Pediatric cardiac arrest (PCA) is the cessation of the heart’s mechanical activity, resulting in the absence of a pulse and unresponsiveness. Unlike the sudden collapse often seen in adults, the mechanism of PCA is physiologically distinct and typically represents the final stage of a prolonged period of deterioration. Understanding this root cause is essential for effective prevention and response.
The Primary Driver of Pediatric Cardiac Arrest
The most common cause of cardiac arrest in pediatric patients is not a sudden electrical malfunction of the heart but an event secondary to a lack of oxygen. This is known as an asphyxial arrest, resulting from progressive respiratory failure or uncorrected circulatory shock. The child’s heart muscle is usually healthy but is highly sensitive to oxygen deprivation, referred to as hypoxia.
When the body cannot maintain adequate oxygenation or circulation, the heart muscle begins to fail. The first measurable sign of this failure is often a slow heart rate, or bradycardia, as the heart attempts to conserve energy in the low-oxygen environment. Bradycardia indicates the heart is struggling to pump blood effectively.
If the oxygen debt continues, the heart’s electrical activity eventually becomes disorganized and ceases to produce a palpable pulse. The final rhythm is most frequently asystole (a flatline) or pulseless electrical activity (PEA), where electrical activity exists but does not generate a sufficient heartbeat. This progressive sequence—hypoxia, bradycardia, and then asystole—is the hallmark of the majority of pediatric cardiac arrests.
Common Underlying Events and Conditions
While the final physiological driver is hypoxia, the specific triggers that initiate respiratory failure or shock are varied. Respiratory causes are the most prevalent category, accounting for a majority of pediatric cardiac arrests. These include severe infections, such as bronchiolitis or pneumonia, or sudden mechanical obstructions, like foreign body aspiration or drowning.
Circulatory shock is the second major pathway to asphyxial arrest, where inadequate blood flow leads to poor oxygen delivery to the tissues. Sepsis, a widespread infection causing organ dysfunction, is a significant trigger, as it causes massive dilation of blood vessels and a drop in blood pressure. Severe trauma, particularly involving head or chest injuries, can cause profound blood loss or damage to the respiratory system, rapidly leading to shock.

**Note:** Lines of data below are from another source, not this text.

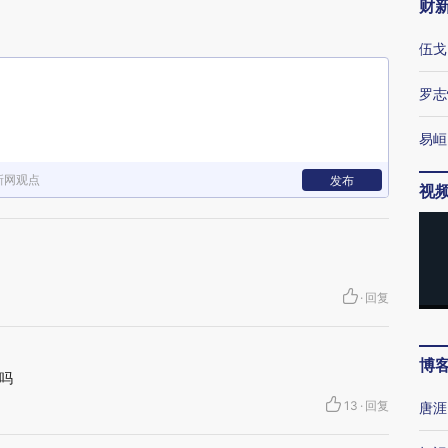
财
伍戈
罗志
易峘
新网观点
发布
视
·
回复
博
吗
13
·
回复
唐涯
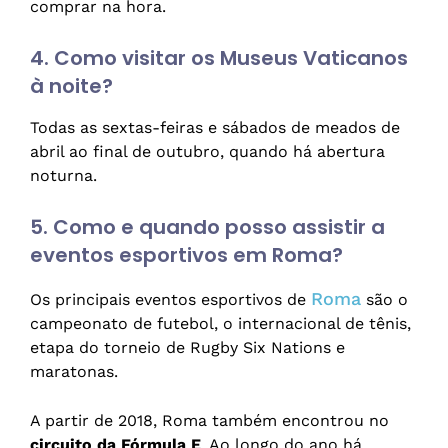
comprar na hora.
4. Como visitar os Museus Vaticanos
à noite?
Todas as sextas-feiras e sábados de meados de
abril ao final de outubro, quando há abertura
noturna.
5. Como e quando posso assistir a
eventos esportivos em Roma?
Roma
Os principais eventos esportivos de
são o
campeonato de futebol, o internacional de tênis,
etapa do torneio de Rugby Six Nations e
maratonas.
A partir de 2018, Roma também encontrou no
circuito da Fórmula E
. Ao longo do ano há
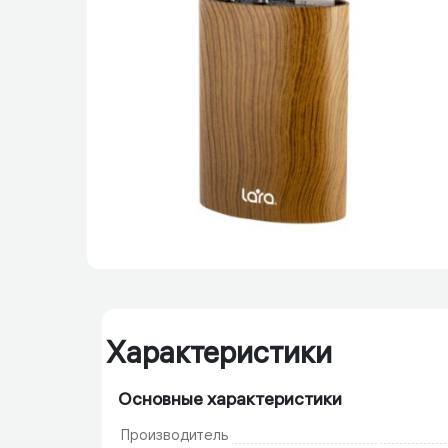
Характеристики
Основные характеристики
Производитель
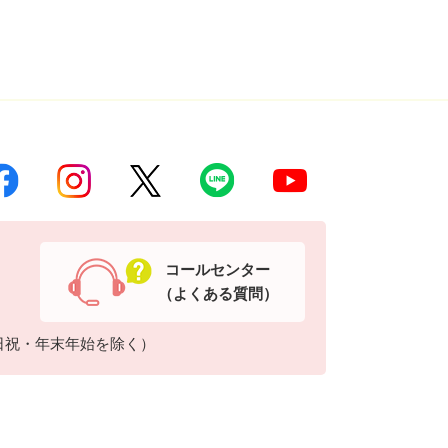
コールセンター
（よくある質問）
日祝・年末年始を除く）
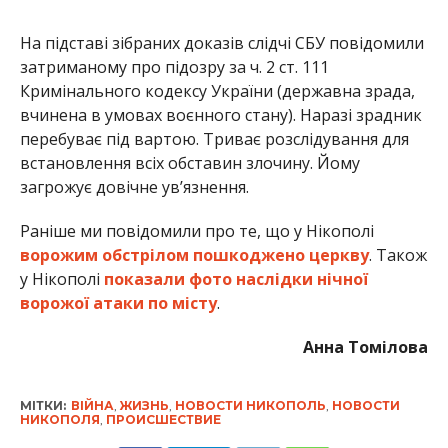
На підставі зібраних доказів слідчі СБУ повідомили
затриманому про підозру за ч. 2 ст. 111
Кримінального кодексу України (державна зрада,
вчинена в умовах воєнного стану). Наразі зрадник
перебуває під вартою. Триває розслідування для
встановлення всіх обставин злочину. Йому
загрожує довічне ув’язнення.
Раніше ми повідомили про те, що у Нікополі
ворожим обстрілом пошкоджено церкву
. Також
у Нікополі
показали фото наслідки нічної
ворожої атаки по місту
.
Анна Томілова
МІТКИ:
ВІЙНА
,
ЖИЗНЬ
,
НОВОСТИ НИКОПОЛЬ
,
НОВОСТИ
НИКОПОЛЯ
,
ПРОИСШЕСТВИЕ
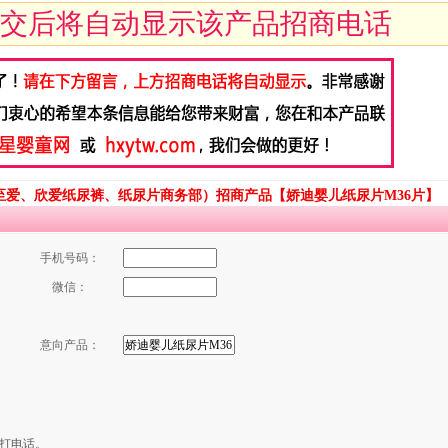
交后将自动显示该产品招商电话
至爱、欣爱纸尿裤、纸尿片商务部）招商产品【娇迪婴儿纸尿片M36片】
手机号码：
微信：
意向产品：
打电话。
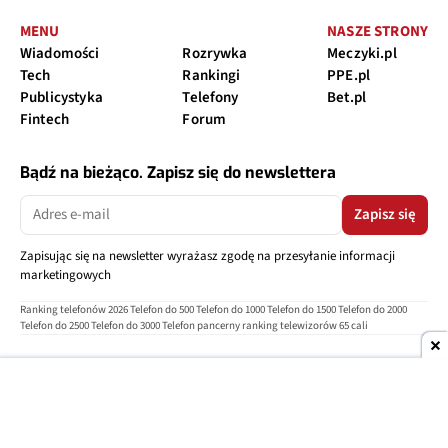
MENU
NASZE STRONY
Wiadomości
Rozrywka
Meczyki.pl
Tech
Rankingi
PPE.pl
Publicystyka
Telefony
Bet.pl
Fintech
Forum
Bądź na bieżąco. Zapisz się do newslettera
Zapisz się
Zapisując się na newsletter wyrażasz zgodę na przesyłanie informacji
marketingowych
Ranking telefonów 2026
Telefon do 500
Telefon do 1000
Telefon do 1500
Telefon do 2000
Telefon do 2500
Telefon do 3000
Telefon pancerny
ranking telewizorów 65 cali
O nas
Reklama
Regulamin
Polityka prywatności
Kontakt
Ustawienia prywatności
Copyright © 2004-2026
TELEPOLIS.PL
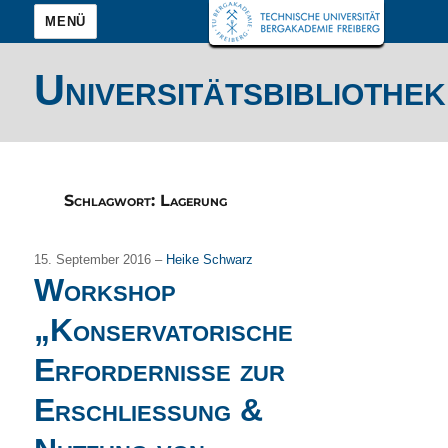
MENÜ
Universitätsbibliothek
Schlagwort:
Lagerung
15. September 2016 –
Heike Schwarz
Workshop
„Konservatorische
Erfordernisse zur
Erschließung &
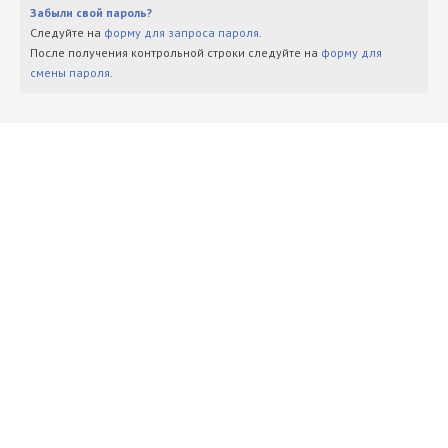
Забыли свой пароль?
Следуйте на
форму для запроса пароля
.
После получения контрольной строки следуйте на
форму для
смены пароля
.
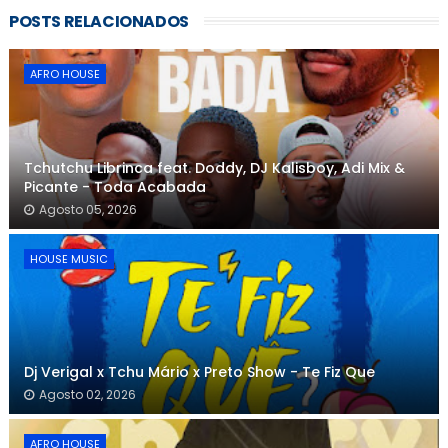
POSTS RELACIONADOS
AFRO HOUSE
Tchutchu Librinca feat. Doddy, DJ Kalisboy, Adi Mix &
Picante - Toda Acabada
Agosto 05, 2026
HOUSE MUSIC
Dj Verigal x Tchu Mário x Preto Show - Te Fiz Que
Agosto 02, 2026
AFRO HOUSE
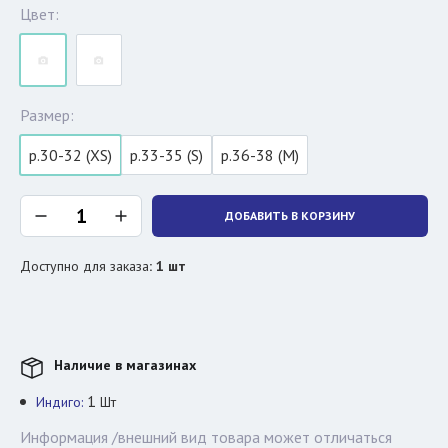
Цвет:
Размер:
р.30-32 (XS)
р.33-35 (S)
р.36-38 (M)
ДОБАВИТЬ В КОРЗИНУ
Доступно для заказа
:
1
шт
Наличие в магазинах
1
Индиго:
Шт
Информация /внешний вид товара может отличаться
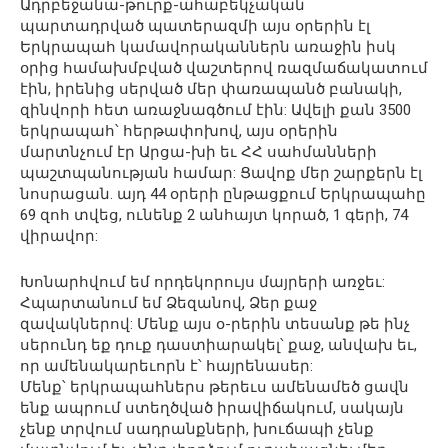
Ադրբեջանա-թուրք-ահաբեկչական
պարտադրված պատերազմի այս օրերին էլ
Երկրապահ կամավորականներն առաջին իսկ
օրից համախմբված վաշտերով ռազմաճակատում
էին, իրենից սերված մեր փառապանծ բանակի,
զինվորի հետ առաջնագծում էին: Ավելի քան 3500
երկրապահ՝ հերթափոխով, այս օրերին
մարտնչում էր Արցա-խի եւ ՀՀ սահմանների
պաշտպանության համար: Ցավոք մեր շարքերն էլ
նոսրացան. այդ 44 օրերի ընթացքում Երկրապահը
69 զոհ տվեց, ունենք 2 անհայտ կորած, 1 գերի, 74
վիրավոր:
Խոնարհվում եմ որդեկորույս մայրերի առջեւ:
Հպարտանում եմ Ձեզանով, Ձեր քաջ
զավակներով: Մենք այս օ-րերին տեսանք թե ինչ
սերունդ եք դուք դաստիարակել՝ քաջ, անվախ եւ,
որ ամենակարեւորն է՝ հայրենասեր:
Մենք՝ երկրապահներս թերեւս ամենամեծ ցավն
ենք ապրում ստեղծված իրավիճակում, սակայն
չենք տրվում սադրանքների, խուճապի չենք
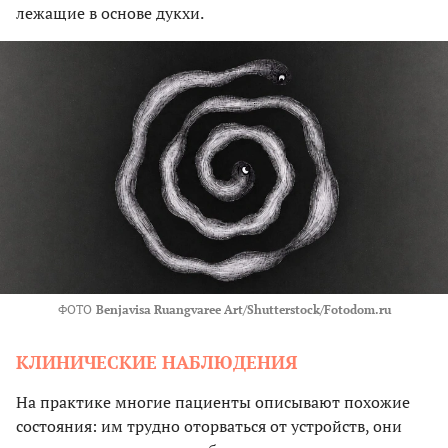
лежащие в основе дукхи.
ФОТО
Benjavisa Ruangvaree Art/Shutterstock/Fotodom.ru
КЛИНИЧЕСКИЕ НАБЛЮДЕНИЯ
На практике многие пациенты описывают похожие
состояния: им трудно оторваться от устройств, они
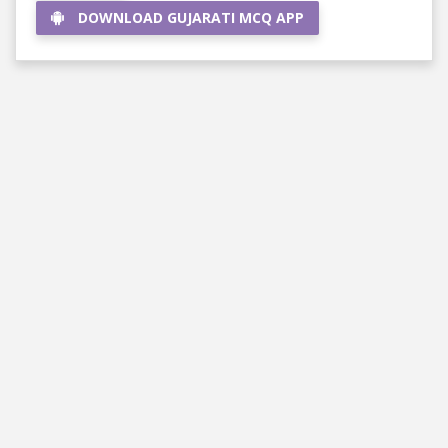
DOWNLOAD GUJARATI MCQ APP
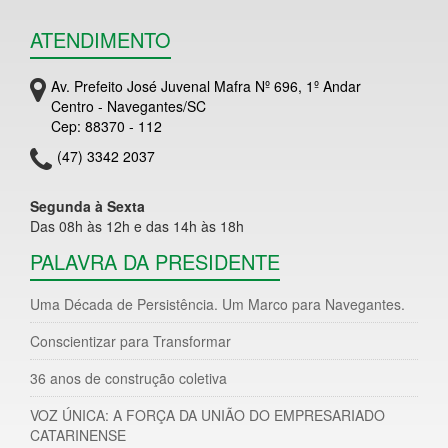
ATENDIMENTO
Av. Prefeito José Juvenal Mafra Nº 696, 1º Andar
Centro - Navegantes/SC
Cep: 88370 - 112
(47) 3342 2037
Segunda à Sexta
Das 08h às 12h e das 14h às 18h
PALAVRA DA PRESIDENTE
Uma Década de Persistência. Um Marco para Navegantes.
Conscientizar para Transformar
36 anos de construção coletiva
VOZ ÚNICA: A FORÇA DA UNIÃO DO EMPRESARIADO
CATARINENSE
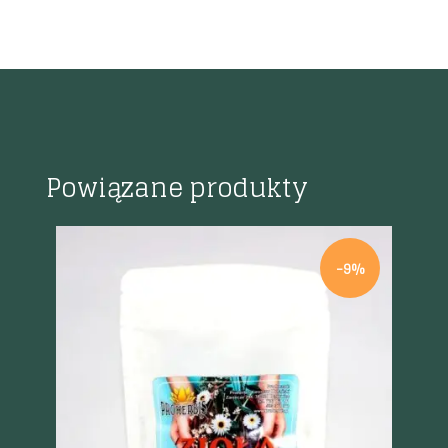
Powiązane produkty
%
-9%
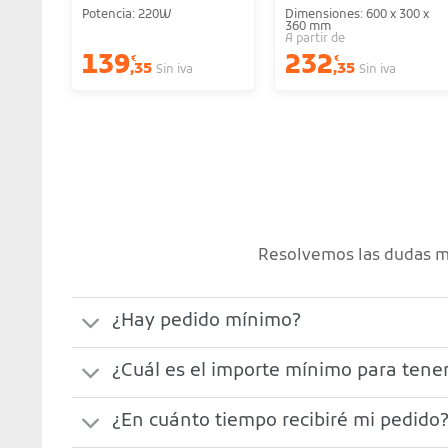
Potencia: 220W
Dimensiones: 600 x 300 x
360 mm
A partir de
139
232
€
€
,35
,35
Sin iva
Sin iva
Resolvemos las dudas má
¿Hay pedido mínimo?
¿Cuál es el importe mínimo para tener
¿En cuánto tiempo recibiré mi pedido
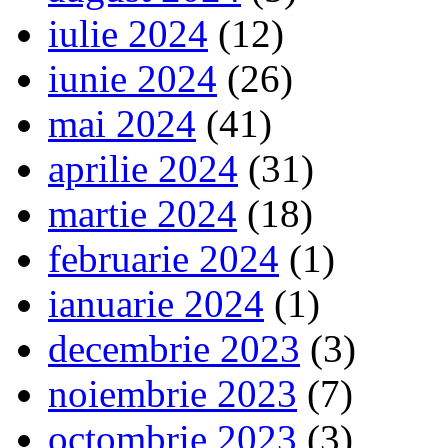
iulie 2024
(12)
iunie 2024
(26)
mai 2024
(41)
aprilie 2024
(31)
martie 2024
(18)
februarie 2024
(1)
ianuarie 2024
(1)
decembrie 2023
(3)
noiembrie 2023
(7)
octombrie 2023
(3)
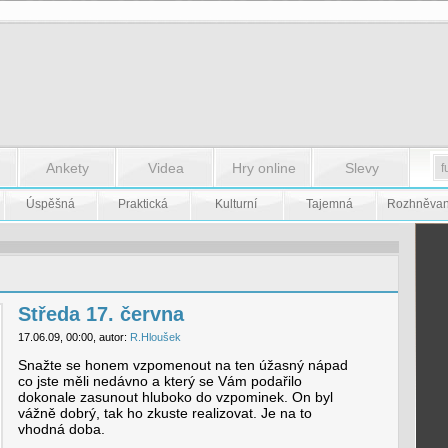
Ankety
Videa
Hry online
Slevy
Úspěšná
Praktická
Kulturní
Tajemná
Rozhněva
Středa 17. června
17.06.09, 00:00, autor:
R.Hloušek
Snažte se honem vzpomenout na ten úžasný nápad
co jste měli nedávno a který se Vám podařilo
dokonale zasunout hluboko do vzpominek. On byl
vážně dobrý, tak ho zkuste realizovat. Je na to
vhodná doba.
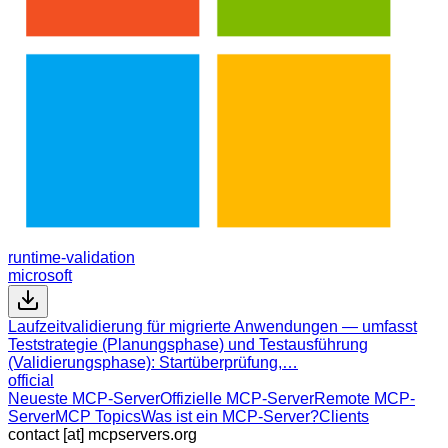
runtime-validation
microsoft
Laufzeitvalidierung für migrierte Anwendungen — umfasst
Teststrategie (Planungsphase) und Testausführung
(Validierungsphase): Startüberprüfung,…
official
Neueste MCP-Server
Offizielle MCP-Server
Remote MCP-
Server
MCP Topics
Was ist ein MCP-Server?
Clients
contact [at] mcpservers.org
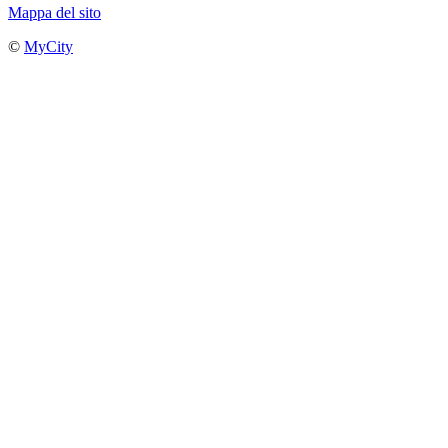
Mappa del sito
©
MyCity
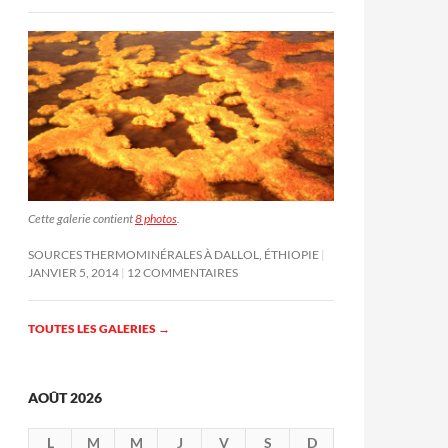
Cette galerie contient
8 photos
.
SOURCES THERMOMINÉRALES À DALLOL, ÉTHIOPIE
JANVIER 5, 2014
12 COMMENTAIRES
TOUTES LES GALERIES
→
AOÛT 2026
L
M
M
J
V
S
D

Other specific conditions, such as sudden infant death syndrome (SIDS), are also classified under this umbrella, as they are often associated with respiratory or arousal failure. In all these cases, the heart stops working because the body’s inability to deliver oxygen and nutrients overwhelms the cardiovascular system.
The Difference from Adult Cardiac Arrest
The mechanism of pediatric cardiac arrest differs from the most common presentation in adults, which is a primary cardiac event. Adult cardiac arrests are caused by underlying heart disease, such as coronary artery disease, leading to a sudden, chaotic electrical rhythm called ventricular fibrillation (VF). This means the adult heart is often the initial problem while the lungs are still functioning.
In children, VF and pulseless ventricular tachycardia (VT) are the initial arrest rhythms in only a small percentage of cases, ranging from 5% to 15%. This distinction dictates the initial steps of resuscitation. Adult cardiac arrest prioritizes immediate chest compressions and defibrillation to correct the electrical problem.
Because the pediatric heart stops due to a lack of oxygen, resuscitation efforts must prioritize ventilation and oxygen delivery to reverse the process. The focus is on correcting the underlying respiratory or circulatory failure rather than a sudden electrical malfunction.
Recognizing and Responding to Pediatric Distress
Since cardiac arrest in children is the culmination of a deteriorating state, recognizing the signs of impending respiratory failure or shock is the most effective defense. Early signs of respiratory distress include an increased rate of breathing, flaring of the nostrils, or retractions, where the skin pulls in between the ribs or at the neck during inhalation.
A child may also make audible sounds like grunting or wheezing, indicating a struggle for air.
Signs of poor circulation, or shock, can manifest as cool, pale, or mottled skin, especially on the extremities. The child may also appear lethargic, unresponsive, or irritable, indicating poor blood flow to the brain. The presence of marked bradycardia, a very slow heart rate, in a sick child is a sign that the system is failing.
The immediate priority for intervention is to address the underlying lack of oxygen and ventilation. For an unresponsive child who is not breathing or is only gasping, high-quality cardiopulmonary resuscitation (CPR) must be initiated immediately. Providing effective rescue breaths and chest compressions is the primary way to deliver oxygen and attempt to reverse the hypoxia-induced cascade.